PARIS — Economic growth in the eurozone sputtered to a halt in the second quarter, official data showed Thursday, as Germany contracted and France stagnated again.
The gross domestic product of the 18 nations that share the euro did not expand at all from the first quarter of this year, when it grew 0.2 percent, according to Eurostat, the European Union’s statistics agency in Luxembourg.
The latest quarterly figure equates to a barely perceptible 0.2 percent annual rate, Eurostat said, compared with the 0.8 percent annualized rate from the first quarter.
The economy of the 28-nation EU as a whole grew just 0.2 percent from the first quarter, for an annual pace of 0.7 percent, Eurostat said.
The figures fall far short of what the eurozone needs to lift more than 18 million people out of unemployment and to stop the slide of consumer prices into outright deflation. The data also indicated that Europe was beginning to falter even before uncertainty among businesses intensified amid the latest round of tit-for-tat sanctions with Russia over Ukraine.
Lena Komileva, chief economist at G Plus Economics in London, said the figures showed there was a “real risk” that the eurozone was headed back into recession, and they added to pressure on the European Central Bank to adopt stronger monetary stimulus.
“Not only does this render the ECB’s anemic growth forecast of 1 percent for 2014 unrealistic,” she added, “but it is hard to see just what will keep the recovery growing.”
The eurozone’s performance bodes poorly for the already shaky global economic outlook. It comes a day after Japan reported that its GDP shrank 6.8 percent in the second quarter at an annual rate and after the United States reported a rebound to 4 percent annualized growth following a dismal start to the year.
There were some signs for optimism, as economic growth picked up in several so-called peripheral eurozone members. Spain grew 0.6 percent on a quarterly basis, accelerating from 0.4 percent at the start of the year. Portugal returned to growth after contracting in the first quarter, and Cyprus and Greece moved closer to breaking even, suggesting their steep declines may be ending.
GDP in Germany, which contributes more than a quarter of the output of the 18-nation currency bloc, shrank by 0.2 percent from the first quarter, reversing a relatively healthy 0.7 percent quarterly rate in the first three months of 2014, according to Destatis, the national statistics agency.
The French economy showed no overall growth. Insee, the French national statistics agency, reported that business investment and exports declined, negating the effects of a small improvement in household spending.
The figures for Germany and France, respectively the largest eurozone economies, were a little worse than economists had been expecting. But financial markets took the news largely in stride; the euro was little changed at $1.3374 in Paris afternoon trading, and the Euro Stoxx 50, an index of eurozone blue chips, was up about 0.3 percent at midday. Investors sought the perceived safety of German government debt, with the yield on the 10-year bond dropping below 1 percent for the first time.

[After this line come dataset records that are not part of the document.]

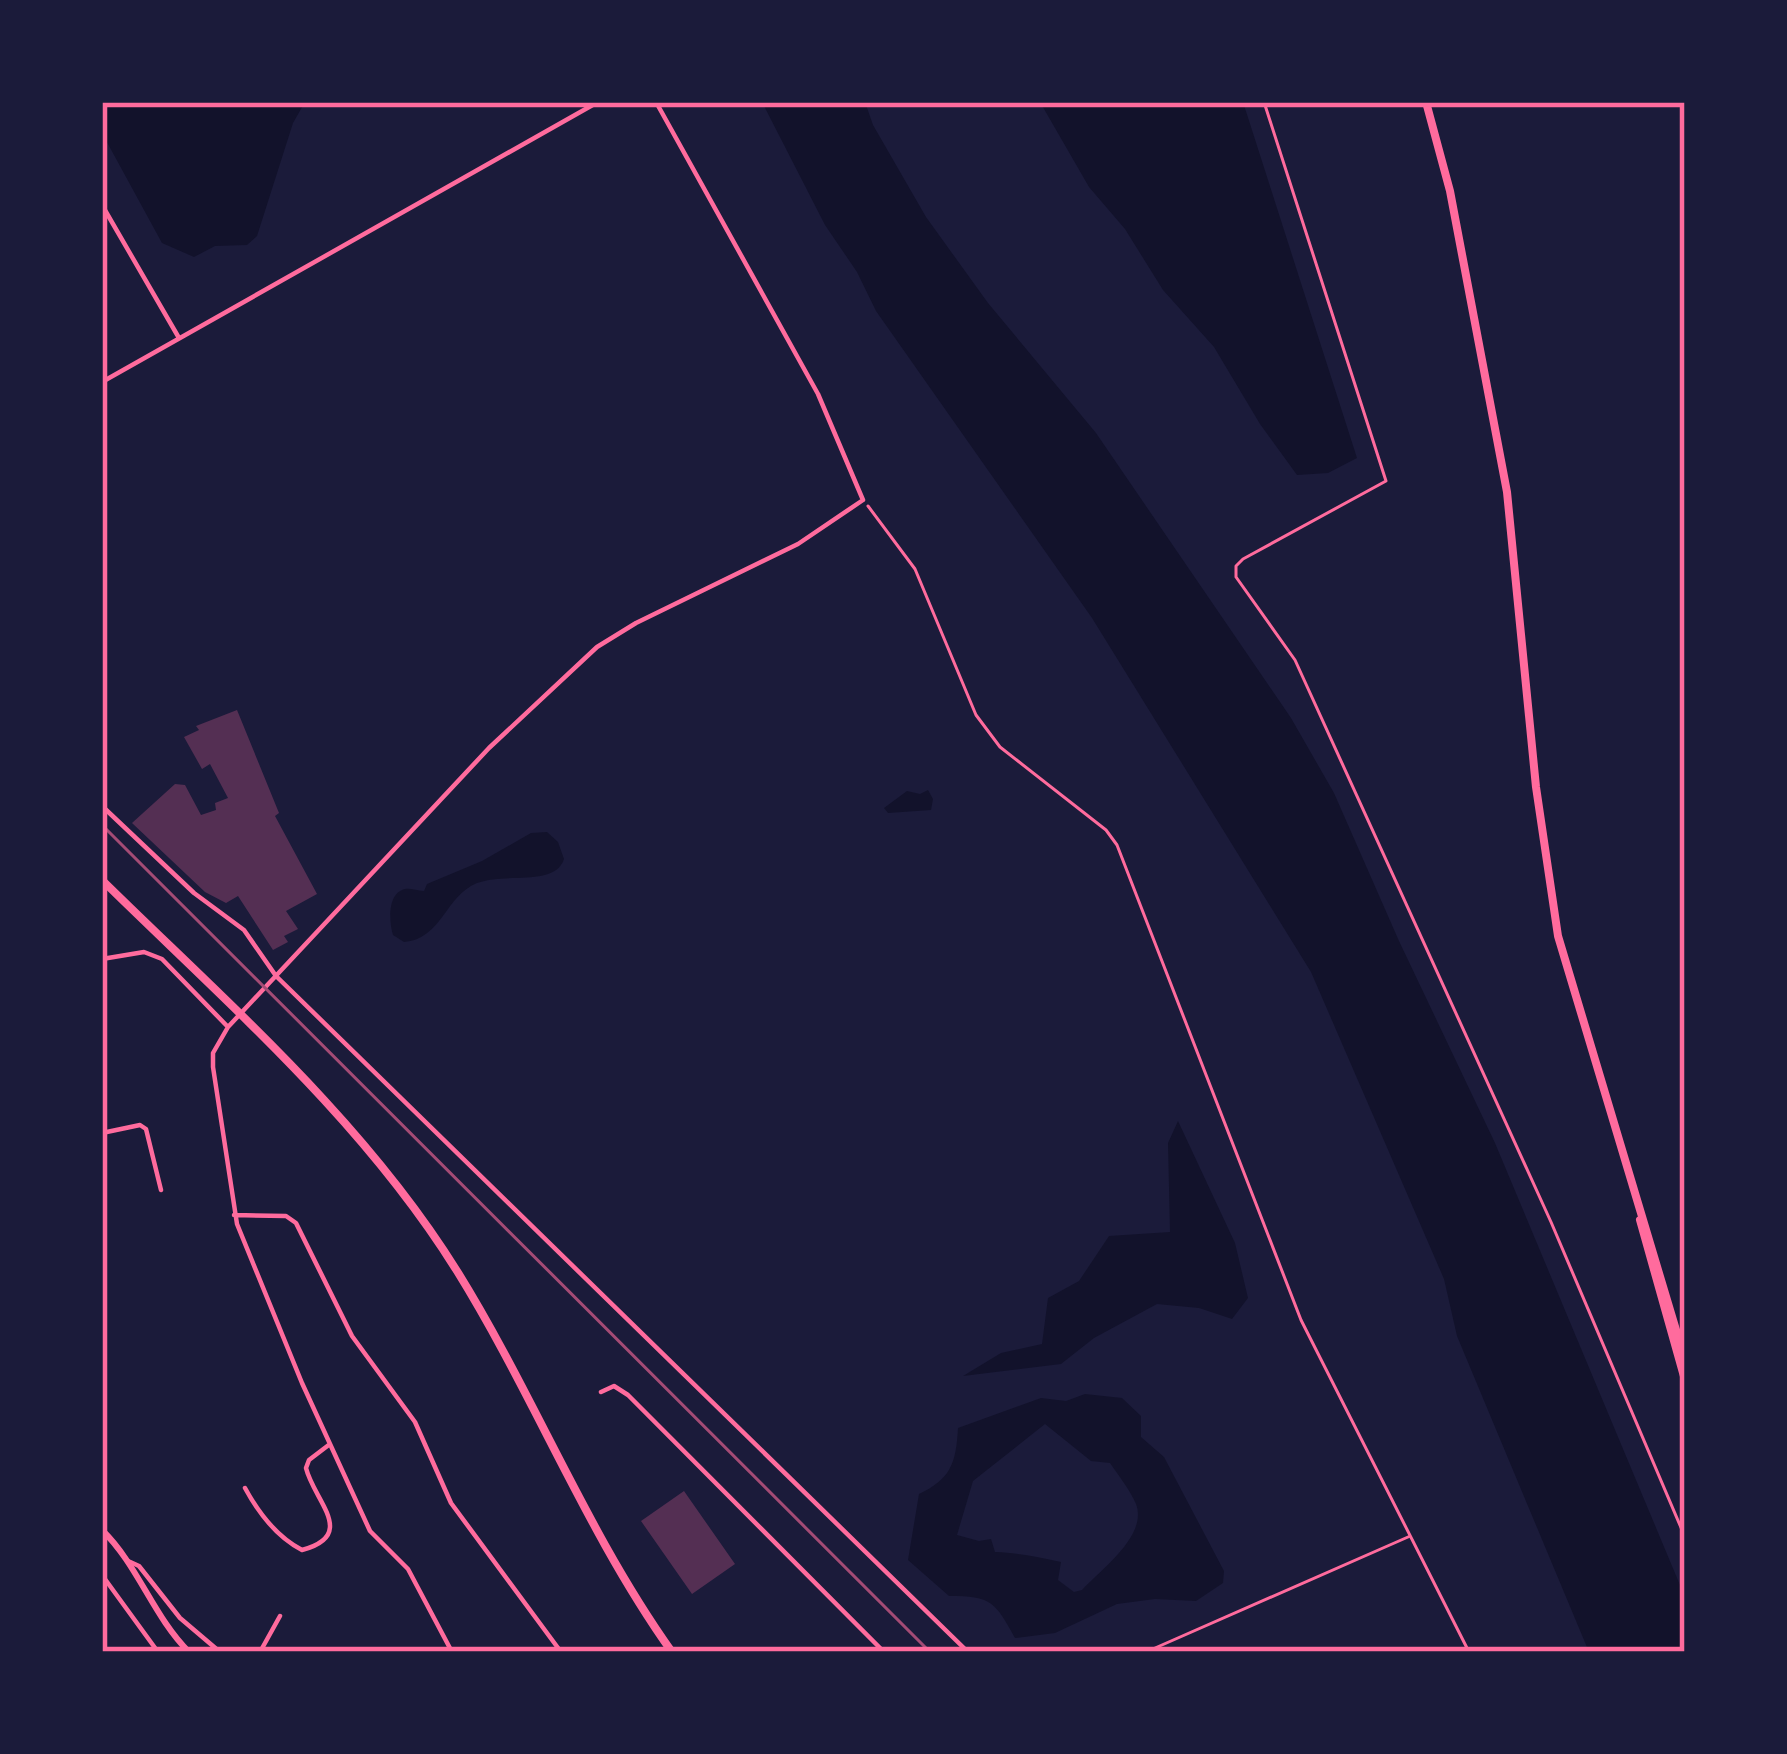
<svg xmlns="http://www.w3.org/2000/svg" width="1787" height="1754" font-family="'Roboto Serif',serif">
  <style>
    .water { fill: #12122b; fill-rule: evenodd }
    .building { fill: #542f53 }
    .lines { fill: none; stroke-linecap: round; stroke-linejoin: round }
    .path { stroke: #ff6b9d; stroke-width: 3 }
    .minor { stroke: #ff6b9d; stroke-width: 4.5 }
    .tertiary { stroke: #ff6b9d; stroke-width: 6 }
    .primary { stroke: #ff6b9d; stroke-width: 8 }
    .rail { stroke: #a44b75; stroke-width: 3 }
    .neatline { fill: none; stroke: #ff6b9d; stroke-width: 4.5 }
  </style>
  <rect width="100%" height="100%" fill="#1b1b3a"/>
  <path class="water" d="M 102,102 L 305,102 L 293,123 L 257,236 L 247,245 L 215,246 L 194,257 L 162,243 L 102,133 Z
    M 762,102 L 865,102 L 873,125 L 926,217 L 988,303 L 1096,433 L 1291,718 L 1334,793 L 1399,941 L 1495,1143 L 1685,1597 L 1685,1652 L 1589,1652 L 1457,1336 L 1444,1279 L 1311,972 L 1092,618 L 876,311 L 857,272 L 825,225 Z
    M 1040,102 L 1243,102 L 1357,458 L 1328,473 L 1297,475 L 1260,424 L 1214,347 L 1163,290 L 1125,229 L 1089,187 Z
    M 928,790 L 933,799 L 931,810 L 888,813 L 884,808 L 907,791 L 920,794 Z
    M 547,832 L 558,842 L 564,859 C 555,887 507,872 477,883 C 445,896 442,939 404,942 L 393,935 C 389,922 387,893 405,889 C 411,888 417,891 424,891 L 427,884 L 482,861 L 531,833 Z
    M 1178,1121 L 1235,1243 L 1248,1298 L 1232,1319 L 1199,1308 L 1157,1304 L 1094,1338 L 1061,1364 L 963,1376 L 1001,1353 L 1042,1344 L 1048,1298 L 1079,1281 L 1109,1236 L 1170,1232 L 1168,1143 Z
    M 1085,1394 L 1122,1398 L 1141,1416 L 1141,1437 L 1164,1457 L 1224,1571 L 1223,1583 L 1196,1601 L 1155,1599 L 1117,1604 L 1055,1633 L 1015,1638 C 995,1602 992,1596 949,1596 L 908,1560 L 919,1494 C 950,1479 956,1465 958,1428 L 1041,1398 L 1066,1401 ZM 1045,1424 L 1091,1461 L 1110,1463 C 1119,1476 1130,1490 1136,1504 C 1148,1536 1101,1569 1082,1590 L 1074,1592 L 1058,1580 L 1061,1562 C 1038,1557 1019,1553 995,1552 L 991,1539 L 979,1541 L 957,1535 L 973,1481 Z"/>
  <path class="building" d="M 237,710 L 279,813 L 275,816 L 317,894 L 286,911 L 298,929 L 284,936 L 288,942 L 273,950 L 238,896 L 226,903 L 205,892 L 132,823 L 175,784 L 185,785 L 201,815 L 216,810 L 215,803 L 228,798 L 210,764 L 202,769 L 184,737 L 199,730 L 196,726 Z
    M 684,1491 L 735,1564 L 692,1594 L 641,1521 Z"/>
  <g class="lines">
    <path class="path" d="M 1264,102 L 1386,481 L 1243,559 L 1236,566 L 1236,577 L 1295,660 L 1551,1222 L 1685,1537
      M 868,506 L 915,569 L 976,715 L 1000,747 L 1106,830 L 1117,845 L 1301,1320 L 1469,1652
      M 1146,1652 L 1408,1537"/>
    <path class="minor" d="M 102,205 L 179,338
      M 102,382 L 598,102
      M 102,806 L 194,893 L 244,930 L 276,976 L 968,1652
      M 102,959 L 144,952 L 162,959 L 228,1027
      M 102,1133 L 140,1125 L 146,1129 L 161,1190
      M 234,1215 L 286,1216 L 296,1223 L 352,1336 L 415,1422 L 451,1503 L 561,1652
      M 601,1392 L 614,1386 L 628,1395 L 884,1652
      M 245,1488 C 258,1512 277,1537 302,1550 C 358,1535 314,1501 306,1468 L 309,1460 L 330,1444
      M 128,1561 L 139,1566 L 180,1618 L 220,1652
      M 102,1575 L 158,1652
      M 260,1652 L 280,1616
      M 452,1652 L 408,1569 L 370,1531 L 302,1383 L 237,1224 L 213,1067 L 213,1053 L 228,1027 L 489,748 L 597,647 L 636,623 L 798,544 L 863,500 L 818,394 L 656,102"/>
    <path class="tertiary" d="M 102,1530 C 138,1565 153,1616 189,1652"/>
    <path class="primary" d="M 1426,102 L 1450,191 L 1507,492 L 1536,787 L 1558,936 L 1685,1360
      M 102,880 C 227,1003 363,1120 457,1271 C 534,1395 587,1533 672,1652
      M 1640,1220 L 1685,1380"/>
    <path class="rail" d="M 102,825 L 930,1652"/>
  </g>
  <rect width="1787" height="1754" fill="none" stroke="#1b1b3a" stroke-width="210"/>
  <rect x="105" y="105" width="1577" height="1544" class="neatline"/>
</svg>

In another worrying sign, the pace of contraction for Italy, the third-largest eurozone economy, accelerated to a 0.2 percent quarterly decline, after a 0.1 percent first-quarter fall.
A separate Eurostat report on Thursday confirmed that consumer prices in July rose just 0.4 percent from a year earlier, hammering home the message that a deleterious deflationary spiral was still a threat.
The German downturn may be temporary, as economists said the latest figures were skewed by unusually fair weather in the first quarter, which bolstered construction growth to a level that was not sustained. But German businesses have warned that the EU’s economic sanctions against Russia could hurt the domestic economy.
Germany remained relatively healthy through the worst of the economic crisis across the rest of Europe, but the ZEW index of economic sentiment, released Wednesday, showed morale among analysts and investors in the country plunging.